The Herald staff dedicated their work hours to planning for the upcoming school year. The co-editor in chiefs, Maddie Egerton and Becca Schwisow, hope to publish six editions of the news-magazine. The leadership team brainstormed an exciting, refreshing look and brand for print. With the help of Tina Barber, Cherokee Trail High School’s yearbook and news-magazine advisor, they stayed calm and collected, while working through frustration, confusion, and late nights. The staff fully planned their first issue for 2017/2018 and cannot wait for their readers to see what they learned at camp.


The Calumet’s Macala Wallace enthusiastically defending the way she holds her camera during the Photo Olympics. Photo by Vivianna Denittis.

Editor and chief of the Calumet staff, Caroline Riley, makes goals for the staff to push limits, seek innovation and maintain a positive, fun work environment. With the mentorship of Carrie Faust, Smoky Hill High School’s journalism advisor, the yearbook staff refined their theme for the upcoming publication. The yearbook staff started writing and creating page designs during their work time at camp. The team is excited to start creating a book that records the school year’s history, while pushing past what they previously defined a yearbook to be.

The Herald’s Maddie Egerton (CO-EIC) laughing during the volleyball tournament. Photo by Vivianna DeNittis.

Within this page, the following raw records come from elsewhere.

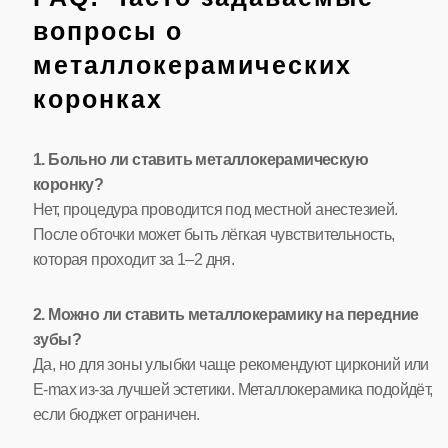
вопросы о
металлокерамических
коронках
1. Больно ли ставить металлокерамическую
коронку?
Нет, процедура проводится под местной анестезией.
После обточки может быть лёгкая чувствительность,
которая проходит за 1–2 дня.
2. Можно ли ставить металлокерамику на передние
зубы?
Да, но для зоны улыбки чаще рекомендуют цирконий или
E-max из-за лучшей эстетики. Металлокерамика подойдёт,
если бюджет ограничен.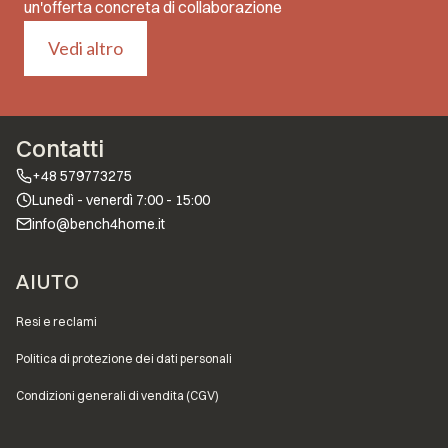
un'offerta concreta di collaborazione
Vedi altro
Contatti
+48 579773275
Lunedì - venerdì 7:00 - 15:00
info@bench4home.it
Menu a piè di pagina
AIUTO
Resi e reclami
Politica di protezione dei dati personali
Condizioni generali di vendita (CGV)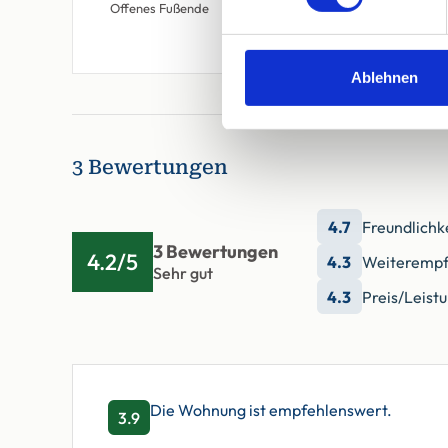
Offenes Fußende
Offenes Fußende
Ablehnen
3 Bewertungen
4.7
Freundlichk
3 Bewertungen
4.2/5
4.3
Weiterempf
Sehr gut
4.3
Preis/Leist
Die Wohnung ist empfehlenswert.
3.9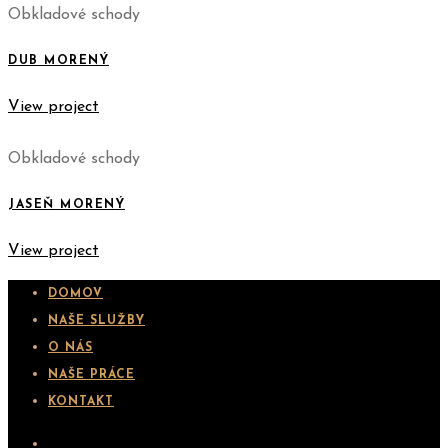
Obkladové schody
DUB MORENÝ
View project
Obkladové schody
JASEŇ MORENÝ
View project
DOMOV
NAŠE SLUŽBY
O NÁS
NAŠE PRÁCE
KONTAKT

J-Camp is a stressful environment for everyone. Students set their alarms for six o’clock, then only reset them for the next day at midnight. In between the 18 waking hours, student journalists attend workshops and work sessions. Each workshop and class is crammed with enough information to make heads spin. Arapahoe’s media staffs spent their work hours in small rooms with fluorescent lights that made the hours of the day seem to have no meaning. Students feel like they have to complete entire publications by the end of their time at camp, and sometimes forget to celebrate their victories.

Kyle Clark replying to Becca Schwisow’s tweet while attending J-Camp. Screenshot taken from @arapxtra on Twitter.

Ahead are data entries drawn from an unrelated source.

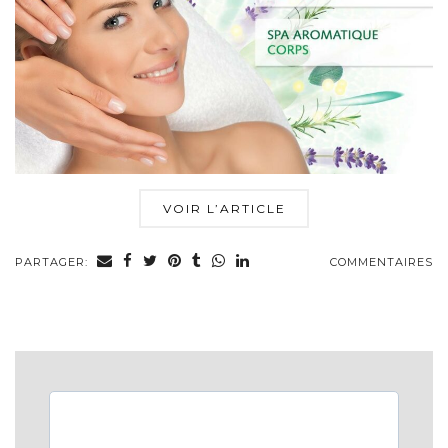
VOIR L’ARTICLE
PARTAGER:
COMMENTAIRES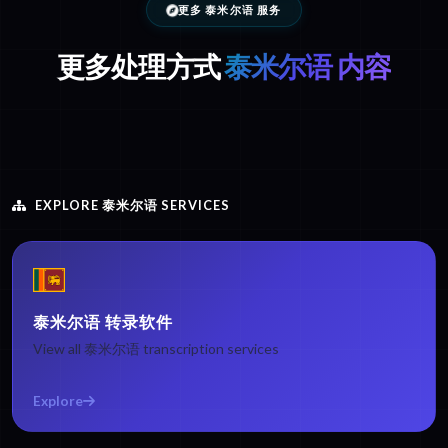
更多 泰米尔语 服务
更多处理方式
泰米尔语 内容
EXPLORE 泰米尔语 SERVICES
泰米尔语 转录软件
View all 泰米尔语 transcription services
Explore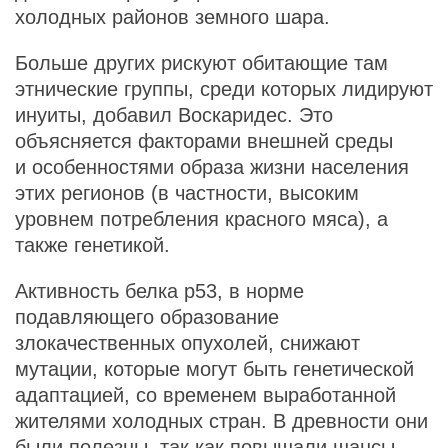
холодных районов земного шара.
Больше других рискуют обитающие там
этнические группы, среди которых лидируют
инуиты, добавил Воскаридес. Это
объясняется факторами внешней среды
и особенностями образа жизни населения
этих регионов (в частности, высоким
уровнем потребления красного мяса), а
также генетикой.
Активность белка p53, в норме
подавляющего образование
злокачественных опухолей, снижают
мутации, которые могут быть генетической
адаптацией, со временем выработанной
жителями холодных стран. В древности они
были полезны, так как повышали шансы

While stress seems overbearing, it does not trump the entire time students spend at camp. Both the Calumet and Herald staffs made victories during the four-day weekend that made the intensity worth it. The yearbook staff spent hours trying to refine a theme for the book before finally getting it approved. The Herald felt as though it would be impossible to create a design for their upcoming year of publications before making progress. Becca Schwisow tweeted local news anchor, Kyle Clark, and he replied offering advice to the Arapahoe Media staffs.

From left to right: Tiernan Palmer (Calumet), Austin Schlaver (Calumet), Hayden Pierce (Herald), Declan Palmer (Calumet), performing their epic lip sync to “Don’t Stop Believing.” They called themselves the “‘Sko Warriors” and took home first prize.

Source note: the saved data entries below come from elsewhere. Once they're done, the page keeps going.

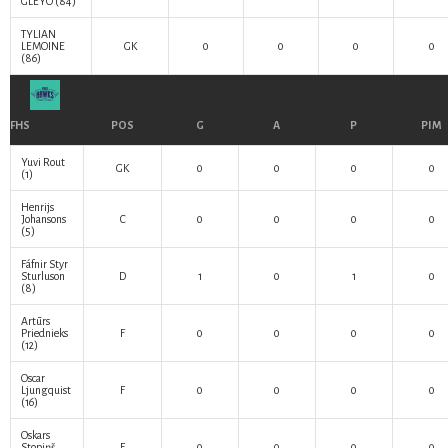
GLEYO
(84)
TYLIAN
LEMOINE
GK
0
0
0
0
(86)
FHS
POS
G
A
P
PIM
Yuvi Rout
GK
0
0
0
0
(1)
Henrijs
Johansons
C
0
0
0
0
(5)
Fáfnir Styr
Sturluson
D
1
0
1
0
(8)
Artūrs
Priednieks
F
0
0
0
0
(12)
Oscar
Ljungquist
F
0
0
0
0
(16)
Oskars
Stopiņš
F
0
0
0
0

During the camp’s first ever lip sync battle, Arapahoe’s very own boy band, the “‘Sko Warriors,” took home the trophy to the beat of Journey’s “Don’t Stop Believing.” The Herald staff won a camp-wide Snapchat competition, resulting in a free pizza larger than Arapahoe students can buy from Anthony’s Pizza and Pasta. The Calumet yearbook won “Best Concept” for their plan for next year’s publication

Mr. Anderson, the newspaper and yearbook advisor for Arapahoe High School, posing as photographer, Vivianna DeNittis, tried to figure out her camera settings.

out of all of the yearbook staffs attending J-Camp. The Herald news-magazine took home three awards, including “Best Publication Plan,” for the work they accomplished while attending camp.

Most importantly, student journalists left J-Camp feeling ever more bonded to their peers. The Arapahoe student media staffs left feeling empowered and ready to take on the 2017/2018 school year.